[Opening Source document section]

3. Look Out for Young Children
Estate Planning is often driven by concern for adult children’s well-being. However, it’s just as important to have a plan in place while your children are young. As mentioned earlier, having a guardianship plan is of paramount importance while your children are young. You do not want the state making this decision. Going a step further, you also want to make sure your assets are managed by a competent adult until your children come of age. Having a financial windfall at a young age, while your children are grieving is a bad situation for obvious reasons. Not only can they make decisions that will harm their financial future, but harming their health is just as easy.
4. Consider Life Insurance
There are few decisions you can make that your loved ones will thank you for more than life insurance. These policies can help with leftover debt, funeral costs, or even replace your income to avoid your spouse having to downsize their lifestyle. Life insurance is also a great way to enjoy tax-deferred growth on the capital gains your policy realizes. The cash value of your policy isn’t taxed unless you withdraw it. You can even borrow against the cash value for a down payment on a house or send your kids to college without being taxed. It can’t be stressed enough, get some life insurance.
5. Name a Beneficiary on Your Financial Accounts
Most bank, investment, and retirement accounts can have a “payable-on-death” beneficiary named. Doing this will avoid long delays due to probate processing and get your assets in the hands they need to be in quickly. Imagine losing your spouse, being hit with funeral and probate costs, only to have finances to handle these obligations frozen. This situation is easily avoided by naming a beneficiary.

[Closing Source document section]
[Opening Data below section]

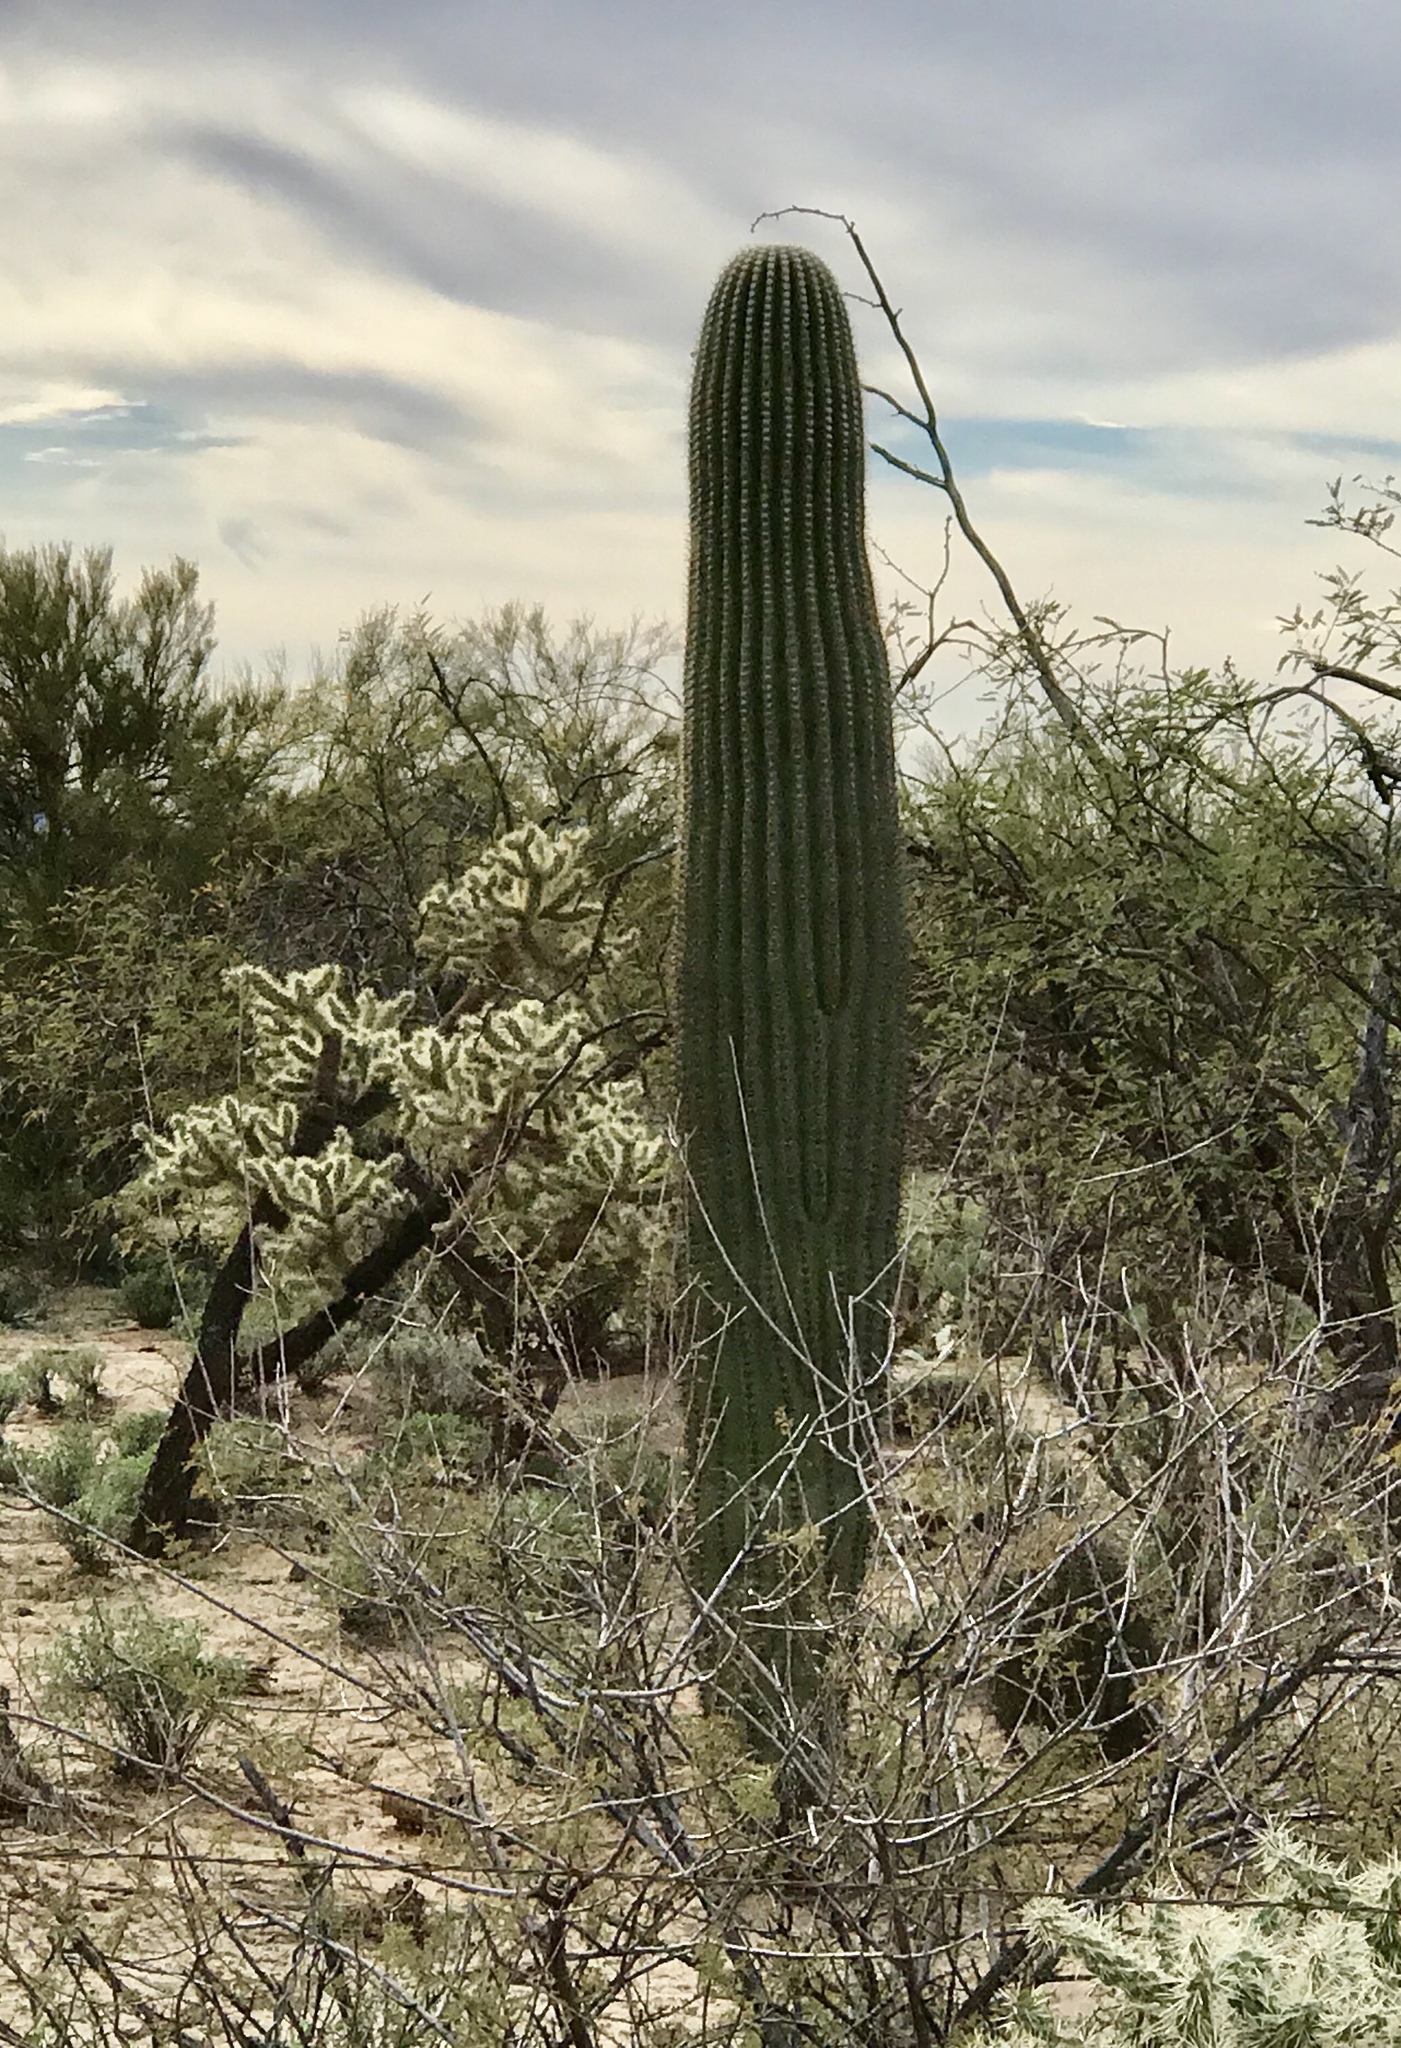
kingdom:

[Closing Data below section]

Tasks →
a – Answer these questions from the estate planning text:
(i) Until your children come of age, who should manage your assets?
(ii) What three things can life insurance policies help with?
(iii) What kind of beneficiary can most bank, investment, and retirement accounts have named?
b – From the estate planning text, extract the passage starting with "3. Look Out" and going on through "just as easy.".

Solutions in order →
a –
(i) A competent adult.
(ii) Leftover debt, funeral costs, and replacing your income so your spouse doesn't have to downsize their lifestyle.
(iii) A "payable-on-death" beneficiary.

b –
3. Look Out for Young Children
Estate Planning is often driven by concern for adult children’s well-being. However, it’s just as important to have a plan in place while your children are young. As mentioned earlier, having a guardianship plan is of paramount importance while your children are young. You do not want the state making this decision. Going a step further, you also want to make sure your assets are managed by a competent adult until your children come of age. Having a financial windfall at a young age, while your children are grieving is a bad situation for obvious reasons. Not only can they make decisions that will harm their financial future, but harming their health is just as easy.